Reader polls on favorite dating sites can be seen at Dating Sites Reviews - Help for finding online dating services and dating apps.. A breakdown of broad and specialty sites are listed at Site Offline, while personal testimonies are collected for all to read at http://www.edatereview.com. 

*GROWING MARKET* 
At least 29 million Americans, or two out of five singles, used online dating services last year, and that market is expected to keep growing over the next five years. 

But amid the triumphant tales of e-mails that end in wedding bells, a growing number of online daters are voicing complaints. At eDateReview, some of the most popular match-up sites garner lukewarm ratings. 

The most frequent complaints are that there are far more men online than women and a lack of protection against sexual predators or cheating lovers, said Michael Kantor, an information technology project manager in Arlington, Virginia, who runs the site. 

"Men lie about their availability, whether they have a steady girlfriend or wife, and women tend to lie mostly about their looks," Kantor said. 

One of 27 critiques of the site comes from a reviewer named Rich, who gives Match.com a two-star rating out of five potential stars. 

"I've come to this conclusion -- there are not a whole lot of good-looking women on these dating sites," he wrote. "'Average' (in a profile) means fat, 'extra pounds' means bring a defibrillator to the date." 
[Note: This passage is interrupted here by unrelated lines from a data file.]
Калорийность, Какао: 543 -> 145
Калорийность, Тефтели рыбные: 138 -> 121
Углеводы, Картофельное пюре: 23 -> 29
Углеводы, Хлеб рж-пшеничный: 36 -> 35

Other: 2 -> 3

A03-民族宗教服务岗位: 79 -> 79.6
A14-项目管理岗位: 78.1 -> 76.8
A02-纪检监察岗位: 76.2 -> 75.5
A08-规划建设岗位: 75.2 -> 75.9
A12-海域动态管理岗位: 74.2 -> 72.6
A reviewer identifying herself as Natalie closed her account at eHarmony after a match that didn't click, saying: "I'll take my chances on meeting my next date the conventional way." 
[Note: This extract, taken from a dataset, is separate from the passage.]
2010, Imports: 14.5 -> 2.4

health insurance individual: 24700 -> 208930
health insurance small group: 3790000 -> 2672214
Online dating sites say their membership rules require honest representation and prohibit harassment or abusive behavior. Some recognize that credibility problems could harm a business estimated to grow from $398 million in 2004 to $642 million within four years, according to Jupiter Research. 
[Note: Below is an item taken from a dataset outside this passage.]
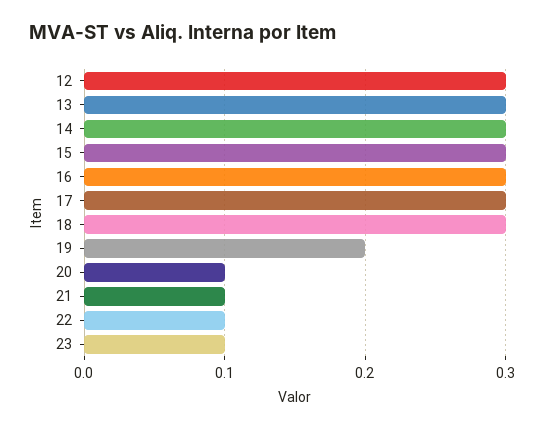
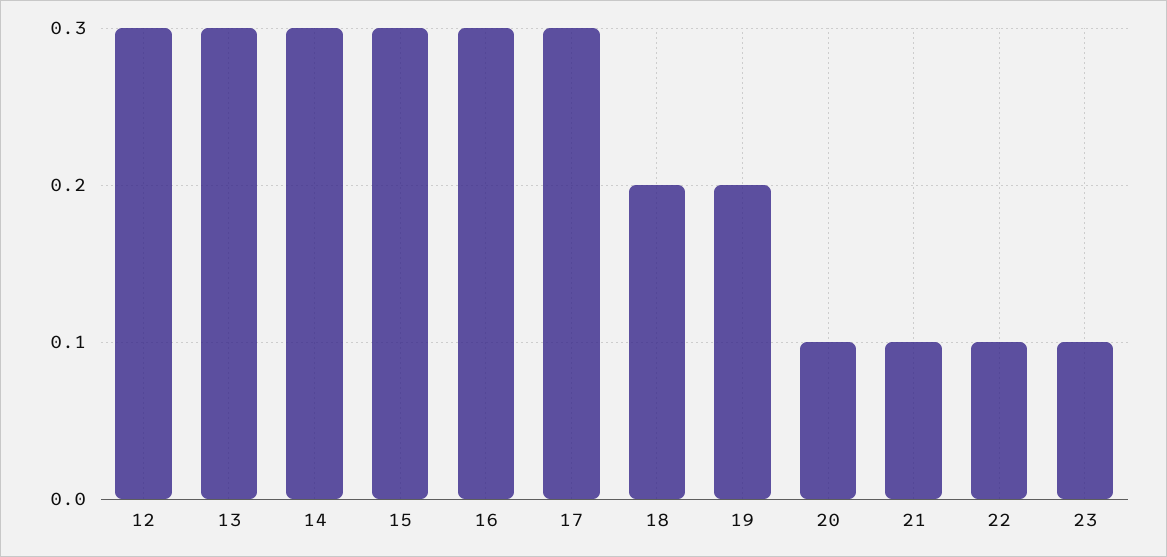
18: 0.3 -> 0.2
"We employ a lot of people that spend a lot of time reviewing the content posted on the site," said Tim Sullivan, chief executive of top dating site Match.com. "We're a brand that tends to attract people seeking a serious relationship." 

Sullivan said that each month, as many as 3,000 profiles are rejected right off the bat, while another 2,000 are removed because of complaints from other members of dishonesty. A 6-person "fraud and abuse" team investigates more serious breaches. 

Sullivan said that Match.com was testing a pilot program in Dallas this month offering members a chance to get a professional "certified" photo posted online, bearing a Match.com stamp with the date it was taken. 

Nate Elliott, Jupiter Research's analyst of online dating, said the grievances were just a sign of how mainstream the practice has become. 

"The things people do online to deceive people are the same things they do offline," Elliott said. "The point of connection is on a Web site instead of a bar or a gym."


----------